Thailand is one of Southeast Asia’s leading manufacturing hubs, especially for the production of automobiles. However, the challenges of the Covid-19 pandemic and the need to remain competitive mean that the nation must now focus on boosting sector productivity.

Automation has always been at the heart of boosting industrial productivity, but digital automation between manufacturers has been limited.

Yet, as we enter Thailand 4.0, we are seeing the mainstreaming of applications that make use of more advanced technologies such as artificial intelligence (AI), machine learning, the internet of things (IoT), edge cloud computing and, most importantly, next-generation wireless connectivity provided by communications service providers and their technology partners.

Fixed cables or previous-generation wireless networks — such as 3G and 4G — are no longer practical for tomorrow’s factories. In Thailand 4.0, the level of productivity, efficiency and operational agility enabled by more advanced digital applications require ultra-low network latency and reliability that legacy networks cannot provide.

New, industrial-grade private wireless solutions powered by 4.9G or 5G connectivity offer factory operators greater enterprise control and the capacity for long-term operability and efficiency. This is due to their more robust signals, lower latency and enhanced security — factors contributing to unprecedented ability to sync with connected devices that can support human operations.

Another differentiator of these advanced systems is network slicing. This means that a dedicated “slice” of the network can be assigned to various specific operations.

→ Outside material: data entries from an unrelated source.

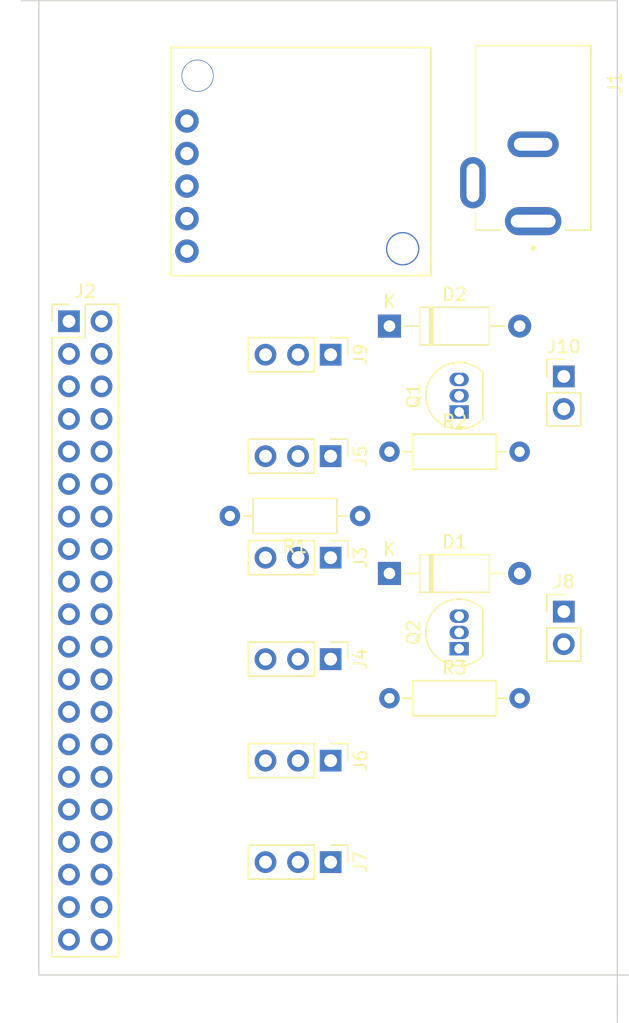
<source format=kicad_pcb>
(kicad_pcb (version 20211014) (generator pcbnew)

  (general
    (thickness 1.6)
  )

  (paper "A4")
  (layers
    (0 "F.Cu" signal)
    (31 "B.Cu" signal)
    (32 "B.Adhes" user "B.Adhesive")
    (33 "F.Adhes" user "F.Adhesive")
    (34 "B.Paste" user)
    (35 "F.Paste" user)
    (36 "B.SilkS" user "B.Silkscreen")
    (37 "F.SilkS" user "F.Silkscreen")
    (38 "B.Mask" user)
    (39 "F.Mask" user)
    (40 "Dwgs.User" user "User.Drawings")
    (41 "Cmts.User" user "User.Comments")
    (42 "Eco1.User" user "User.Eco1")
    (43 "Eco2.User" user "User.Eco2")
    (44 "Edge.Cuts" user)
    (45 "Margin" user)
    (46 "B.CrtYd" user "B.Courtyard")
    (47 "F.CrtYd" user "F.Courtyard")
    (48 "B.Fab" user)
    (49 "F.Fab" user)
    (50 "User.1" user)
    (51 "User.2" user)
    (52 "User.3" user)
    (53 "User.4" user)
    (54 "User.5" user)
    (55 "User.6" user)
    (56 "User.7" user)
    (57 "User.8" user)
    (58 "User.9" user)
  )

  (setup
    (pad_to_mask_clearance 0)
    (pcbplotparams
      (layerselection 0x00010fc_ffffffff)
      (disableapertmacros false)
      (usegerberextensions false)
      (usegerberattributes true)
      (usegerberadvancedattributes true)
      (creategerberjobfile true)
      (svguseinch false)
      (svgprecision 6)
      (excludeedgelayer true)
      (plotframeref false)
      (viasonmask false)
      (mode 1)
      (useauxorigin false)
      (hpglpennumber 1)
      (hpglpenspeed 20)
      (hpglpendiameter 15.000000)
      (dxfpolygonmode true)
      (dxfimperialunits true)
      (dxfusepcbnewfont true)
      (psnegative false)
      (psa4output false)
      (plotreference true)
      (plotvalue true)
      (plotinvisibletext false)
      (sketchpadsonfab false)
      (subtractmaskfromsilk false)
      (outputformat 1)
      (mirror false)
      (drillshape 1)
      (scaleselection 1)
      (outputdirectory "")
    )
  )

  (net 0 "")
  (net 1 "12V")
  (net 2 "3.3V")
  (net 3 "GND")
  (net 4 "unconnected-(J2-Pad3)")
  (net 5 "unconnected-(J2-Pad5)")
  (net 6 "unconnected-(J2-Pad10)")
  (net 7 "unconnected-(J2-Pad12)")
  (net 8 "unconnected-(J2-Pad13)")
  (net 9 "unconnected-(J2-Pad16)")
  (net 10 "unconnected-(J2-Pad18)")
  (net 11 "unconnected-(J2-Pad21)")
  (net 12 "unconnected-(J2-Pad22)")
  (net 13 "unconnected-(J2-Pad23)")
  (net 14 "unconnected-(J2-Pad24)")
  (net 15 "unconnected-(J2-Pad26)")
  (net 16 "unconnected-(J2-Pad27)")
  (net 17 "unconnected-(J2-Pad28)")
  (net 18 "unconnected-(J2-Pad29)")
  (net 19 "unconnected-(J2-Pad31)")
  (net 20 "unconnected-(J2-Pad32)")
  (net 21 "unconnected-(J2-Pad33)")
  (net 22 "unconnected-(J2-Pad35)")
  (net 23 "unconnected-(J2-Pad36)")
  (net 24 "unconnected-(J2-Pad37)")
  (net 25 "unconnected-(J2-Pad38)")
  (net 26 "Sensor_Data")
  (net 27 "5V")
  (net 28 "Filament_Detector")
  (net 29 "LED_Data")
  (net 30 "GPIO_17")
  (net 31 "GPIO_22")
  (net 32 "Net-(Q1-Pad2)")
  (net 33 "Fan_Control")
  (net 34 "unconnected-(U1-Pad0)")
  (net 35 "Heat_Sink")
  (net 36 "Net-(Q2-Pad2)")
  (net 37 "Net-(J8-Pad1)")
  (net 38 "Net-(J10-Pad1)")

  (footprint "Package_TO_SOT_THT:TO-92_Inline" (layer "F.Cu") (at 154.792 61.058 90))

  (footprint "Pololu:VoltageREG_2851" (layer "F.Cu") (at 142.434 41.518))

  (footprint "Package_TO_SOT_THT:TO-92_Inline" (layer "F.Cu") (at 154.792 79.534 90))

  (footprint "Connector_PinHeader_2.54mm:PinHeader_1x03_P2.54mm_Vertical" (layer "F.Cu") (at 144.763 80.3492 -90))

  (footprint "Connector_PinHeader_2.54mm:PinHeader_1x03_P2.54mm_Vertical" (layer "F.Cu") (at 144.763 72.4288 -90))

  (footprint "Resistor_THT:R_Axial_DIN0207_L6.3mm_D2.5mm_P10.16mm_Horizontal" (layer "F.Cu") (at 147.064 69.174 180))

  (footprint "Connector_PinHeader_2.54mm:PinHeader_1x03_P2.54mm_Vertical" (layer "F.Cu") (at 144.763 88.2696 -90))

  (footprint "Connector_PinHeader_2.54mm:PinHeader_2x20_P2.54mm_Vertical" (layer "F.Cu") (at 124.348 53.98))

  (footprint "Diode_THT:D_A-405_P10.16mm_Horizontal" (layer "F.Cu") (at 149.352 54.356))

  (footprint "Diode_THT:D_A-405_P10.16mm_Horizontal" (layer "F.Cu") (at 149.352 73.66))

  (footprint "Connector_PinHeader_2.54mm:PinHeader_1x03_P2.54mm_Vertical" (layer "F.Cu") (at 144.763 64.5084 -90))

  (footprint "Custom:XKB_DC-005-5A-2.0" (layer "F.Cu") (at 160.564 40.166 -90))

  (footprint "Resistor_THT:R_Axial_DIN0207_L6.3mm_D2.5mm_P10.16mm_Horizontal" (layer "F.Cu") (at 149.352 83.398))

  (footprint "Connector_PinHeader_2.54mm:PinHeader_1x02_P2.54mm_Vertical" (layer "F.Cu") (at 162.956 58.284))

  (footprint "Connector_PinHeader_2.54mm:PinHeader_1x03_P2.54mm_Vertical" (layer "F.Cu") (at 144.763 96.19 -90))

  (footprint "Connector_PinHeader_2.54mm:PinHeader_1x02_P2.54mm_Vertical" (layer "F.Cu") (at 162.956 76.638))

  (footprint "Resistor_THT:R_Axial_DIN0207_L6.3mm_D2.5mm_P10.16mm_Horizontal" (layer "F.Cu") (at 149.352 64.16))

  (footprint "Connector_PinHeader_2.54mm:PinHeader_1x03_P2.54mm_Vertical" (layer "F.Cu") (at 144.763 56.588 -90))

  (gr_line (start 168 105) (end 122 105) (layer "Edge.Cuts") (width 0.1) (tstamp 0d747731-46d0-44f3-9083-e8bfb0f521a2))
  (gr_line (start 120.65 28.956) (end 167.132 28.956) (layer "Edge.Cuts") (width 0.1) (tstamp 56a20e4e-62b2-4d0c-b2ac-daca56ec30f4))
  (gr_line (start 167.132 28.956) (end 167.132 108.712) (layer "Edge.Cuts") (width 0.1) (tstamp 8a4c29c5-5c42-4847-9257-e8b282223414))
  (gr_line (start 122 105) (end 122 29) (layer "Edge.Cuts") (width 0.1) (tstamp 966acc5e-690e-4c29-968d-711fe8ecc8ba))

)

</source>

This can raise automation in factories to new levels as they adopt Industry 4.0 approaches such as digital twins, autonomous mobile robots (AMR), augmented and virtual reality as well as edge computing.

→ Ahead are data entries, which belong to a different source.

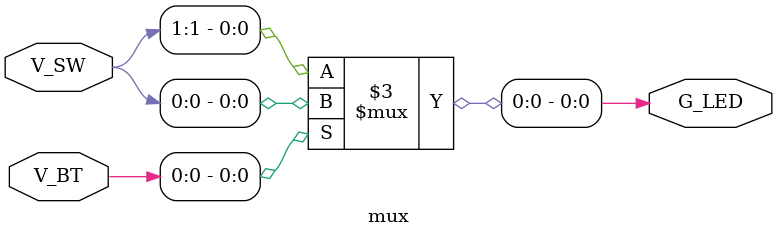
<source format=v>
module mux (V_SW, V_BT, G_LED); //2:1 mux
input [0:1] V_SW; //input
input  [0:1] V_BT; //select line
output reg [0:1] G_LED;  // y
 always @(V_SW, V_BT) begin
    if(V_BT[0])
    G_LED[0]=V_SW[0];
    else
    G_LED[0]=V_SW[1];
 end
endmodule

</source>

Digital twins refers to data-driven representations of physical systems using IoT sensors and analytics. The technology’s transformational value has already been realised in Thailand — most notably to create a 3D map of the Tham Luang cave to assist with the rescue of the young footballers trapped there in 2018.

For factories, digital twins allow operators to gain deeper insights via increased data collection to develop virtualised models of both machines and production lines. They can also help better understand how changes will affect equipment performance and reconfiguration to meet on-demand manufacturing.

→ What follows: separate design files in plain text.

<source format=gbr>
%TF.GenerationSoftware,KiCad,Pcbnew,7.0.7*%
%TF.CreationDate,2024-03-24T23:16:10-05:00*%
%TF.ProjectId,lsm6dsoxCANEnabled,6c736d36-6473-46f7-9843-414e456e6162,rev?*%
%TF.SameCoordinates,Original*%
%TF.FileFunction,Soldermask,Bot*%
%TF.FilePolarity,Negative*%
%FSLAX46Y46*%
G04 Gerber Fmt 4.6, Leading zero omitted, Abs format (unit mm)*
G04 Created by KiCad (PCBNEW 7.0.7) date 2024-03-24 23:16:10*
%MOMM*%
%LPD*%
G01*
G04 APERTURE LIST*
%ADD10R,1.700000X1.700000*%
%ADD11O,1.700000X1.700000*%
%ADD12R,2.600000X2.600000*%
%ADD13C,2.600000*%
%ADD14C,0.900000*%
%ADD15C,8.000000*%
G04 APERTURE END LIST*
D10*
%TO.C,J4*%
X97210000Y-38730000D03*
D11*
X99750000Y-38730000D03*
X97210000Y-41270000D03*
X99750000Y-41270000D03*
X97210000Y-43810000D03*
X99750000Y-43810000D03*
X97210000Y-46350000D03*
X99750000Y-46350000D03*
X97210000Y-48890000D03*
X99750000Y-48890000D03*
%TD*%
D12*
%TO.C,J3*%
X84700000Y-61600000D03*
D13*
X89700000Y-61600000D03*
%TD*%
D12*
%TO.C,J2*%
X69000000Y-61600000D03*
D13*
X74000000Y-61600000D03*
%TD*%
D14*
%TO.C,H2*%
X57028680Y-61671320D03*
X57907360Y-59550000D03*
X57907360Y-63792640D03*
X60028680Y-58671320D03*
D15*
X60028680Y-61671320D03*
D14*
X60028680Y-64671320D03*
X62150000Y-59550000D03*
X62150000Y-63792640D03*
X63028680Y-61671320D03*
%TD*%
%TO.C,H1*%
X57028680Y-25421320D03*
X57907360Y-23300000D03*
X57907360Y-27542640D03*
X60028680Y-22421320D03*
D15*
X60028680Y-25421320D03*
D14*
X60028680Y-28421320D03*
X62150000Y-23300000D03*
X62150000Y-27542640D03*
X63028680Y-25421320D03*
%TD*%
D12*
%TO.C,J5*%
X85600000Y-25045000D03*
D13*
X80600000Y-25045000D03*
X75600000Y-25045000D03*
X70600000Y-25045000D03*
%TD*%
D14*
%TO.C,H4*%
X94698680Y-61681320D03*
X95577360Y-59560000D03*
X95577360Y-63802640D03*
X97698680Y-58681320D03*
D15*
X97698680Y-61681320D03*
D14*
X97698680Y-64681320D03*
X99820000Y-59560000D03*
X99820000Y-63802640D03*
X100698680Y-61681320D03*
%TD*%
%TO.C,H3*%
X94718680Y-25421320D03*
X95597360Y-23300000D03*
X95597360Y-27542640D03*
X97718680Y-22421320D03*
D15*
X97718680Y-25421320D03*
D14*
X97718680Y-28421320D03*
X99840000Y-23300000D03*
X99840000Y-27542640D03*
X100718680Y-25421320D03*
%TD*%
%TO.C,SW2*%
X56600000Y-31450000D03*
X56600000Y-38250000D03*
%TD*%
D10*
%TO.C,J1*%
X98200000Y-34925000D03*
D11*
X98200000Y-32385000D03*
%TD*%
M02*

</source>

Overall, digital twins enable the monitoring of every aspect of the factory environment to keep production quality high while also allowing for predictive maintenance to keep downtime low.

During the ongoing pandemic, digital twins were also used to improve vaccine production efficiency and safety, while doing the same for personal protective equipment manufacturing. In the automotive sector, vehicle manufacturers can use digital twins to simulate car models and assembly line processes for maximum efficiency.